## Task directions
Continue the news article about Amarin's advertising challenge against a fish oil supplements company, starting after its last sentence.

## Selected extract
◇ ◇ ◇
Amarin makes bid to force fish oil supplements firm to drop claims

By Hank Schultz contact

- Last updated on GMT

©Getty Images - serggn
©Getty Images - serggn

Related tags: Fish oil supplements, EPA and DHA, omega-3, Fish oil, claims substantiation

Amarin Pharma Inc., manufacturer of omega-3 drug Vascepa, was only partially successful in getting a fish oil supplements company to drop some claims in an advertising challenge.

The action marks an extension of Amarin’s vigorous defense of its turf for Vascepa, which is an EPA-based drug in ethyl ester form that manufacturer refers to as ‘eicosapent ethyl.’

Amarin began a series of legal actions to defend the turf for Vascepa, which was approved in 2012 for the treatment of hyperlipidemia.

Amarin failed in a bid to revive patents on Vascepa​, which was first approved in 2012.  Generic versions of the drug are now on the market after the US Supreme Court declined last year to hear Amarin’s case against two drug makers.
◇ ◇ ◇
## Records provided
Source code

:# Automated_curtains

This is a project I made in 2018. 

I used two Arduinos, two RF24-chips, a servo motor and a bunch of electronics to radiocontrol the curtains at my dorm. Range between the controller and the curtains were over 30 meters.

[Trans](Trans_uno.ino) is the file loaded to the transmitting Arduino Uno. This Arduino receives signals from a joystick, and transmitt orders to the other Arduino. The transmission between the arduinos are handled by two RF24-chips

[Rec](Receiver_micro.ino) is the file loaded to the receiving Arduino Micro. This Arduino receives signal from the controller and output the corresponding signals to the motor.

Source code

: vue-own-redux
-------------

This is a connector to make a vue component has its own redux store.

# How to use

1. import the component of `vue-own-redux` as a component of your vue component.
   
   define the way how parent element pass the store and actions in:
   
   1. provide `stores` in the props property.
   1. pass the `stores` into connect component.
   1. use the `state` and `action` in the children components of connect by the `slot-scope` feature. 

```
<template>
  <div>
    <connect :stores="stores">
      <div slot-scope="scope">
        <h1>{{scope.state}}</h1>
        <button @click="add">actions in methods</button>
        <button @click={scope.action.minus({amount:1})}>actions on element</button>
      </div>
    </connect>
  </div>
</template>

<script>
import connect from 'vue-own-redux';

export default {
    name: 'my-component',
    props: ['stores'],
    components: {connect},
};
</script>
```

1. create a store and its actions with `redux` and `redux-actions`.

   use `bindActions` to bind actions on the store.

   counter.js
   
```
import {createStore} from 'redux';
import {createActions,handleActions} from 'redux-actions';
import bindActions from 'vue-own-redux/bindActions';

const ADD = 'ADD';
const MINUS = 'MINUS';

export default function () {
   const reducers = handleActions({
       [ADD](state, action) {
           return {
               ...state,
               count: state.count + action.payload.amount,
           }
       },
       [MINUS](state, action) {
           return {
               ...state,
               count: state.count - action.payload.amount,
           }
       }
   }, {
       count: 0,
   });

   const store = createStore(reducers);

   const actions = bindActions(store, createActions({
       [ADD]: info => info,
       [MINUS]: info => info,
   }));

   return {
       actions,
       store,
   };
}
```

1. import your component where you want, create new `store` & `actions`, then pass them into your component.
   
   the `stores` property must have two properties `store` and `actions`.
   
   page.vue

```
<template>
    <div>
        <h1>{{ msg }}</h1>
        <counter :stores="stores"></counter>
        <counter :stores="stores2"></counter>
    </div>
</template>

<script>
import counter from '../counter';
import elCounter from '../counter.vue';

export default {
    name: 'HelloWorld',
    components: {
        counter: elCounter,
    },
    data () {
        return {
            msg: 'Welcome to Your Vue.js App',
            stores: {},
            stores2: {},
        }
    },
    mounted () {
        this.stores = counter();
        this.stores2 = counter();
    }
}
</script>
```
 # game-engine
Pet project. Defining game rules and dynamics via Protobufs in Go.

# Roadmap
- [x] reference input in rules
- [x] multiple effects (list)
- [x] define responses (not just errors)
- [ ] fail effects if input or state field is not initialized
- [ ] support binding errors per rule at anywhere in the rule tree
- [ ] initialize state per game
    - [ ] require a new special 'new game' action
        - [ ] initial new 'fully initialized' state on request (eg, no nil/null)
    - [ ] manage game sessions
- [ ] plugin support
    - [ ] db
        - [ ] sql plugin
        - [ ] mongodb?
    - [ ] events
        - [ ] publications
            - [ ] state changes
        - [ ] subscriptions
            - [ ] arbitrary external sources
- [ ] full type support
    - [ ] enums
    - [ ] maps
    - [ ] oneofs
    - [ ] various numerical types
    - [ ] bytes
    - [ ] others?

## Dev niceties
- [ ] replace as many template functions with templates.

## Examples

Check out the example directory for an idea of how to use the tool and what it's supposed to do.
◇ ◇ ◇
## Answer below
Failed bid for ITC ruling

After Amarin failed to get FDA approval for additional indications for Vascepa it also initiated a number of actions against supplement companies.  In once case, Amarin sued two companies for allegedly using the results of Amarin's studies​ to market their dietary supplements. That strategy culminated in the drug company’s failed bid to get the International Trade Commission to ban the import of EPA and DHA supplements​ in ethyl ester form.  Amarin had maintained that these forms of EPA and DHA were in effect unapproved drugs.

In the latest action, Amarin filed a challenge with the National Advertising Division, part of BBB National Programs, over claims being made by Innovix Pharma Inc., manufacturer of OmegaVia Fish Oil and OmegaVia EPA dietary supplements.

Amarin challenge some specific claims related to the management of high triglycerides and blood pressure.  Those included:

  • “From triglyceride management to blood pressure, when it comes to heart health, Omega-3 supplements like these – when combined with a healthy diet and exercise – provide powerful support.*” 
  • “500 mg of EPA Omega-3 per pill for excellent triglyceride management without impacting cholesterol.*”
  • Testimonial: “The Most people with triglycerides above 500 notice 10-15% drop in TG per 1000 mg of daily Omega-3, provided everything else is constant. However, what does vary is diet and the carbohydrate content within the diet. This has a HUGE impact on triglyceride levels. Activity and aerobic exercise has an impact too.”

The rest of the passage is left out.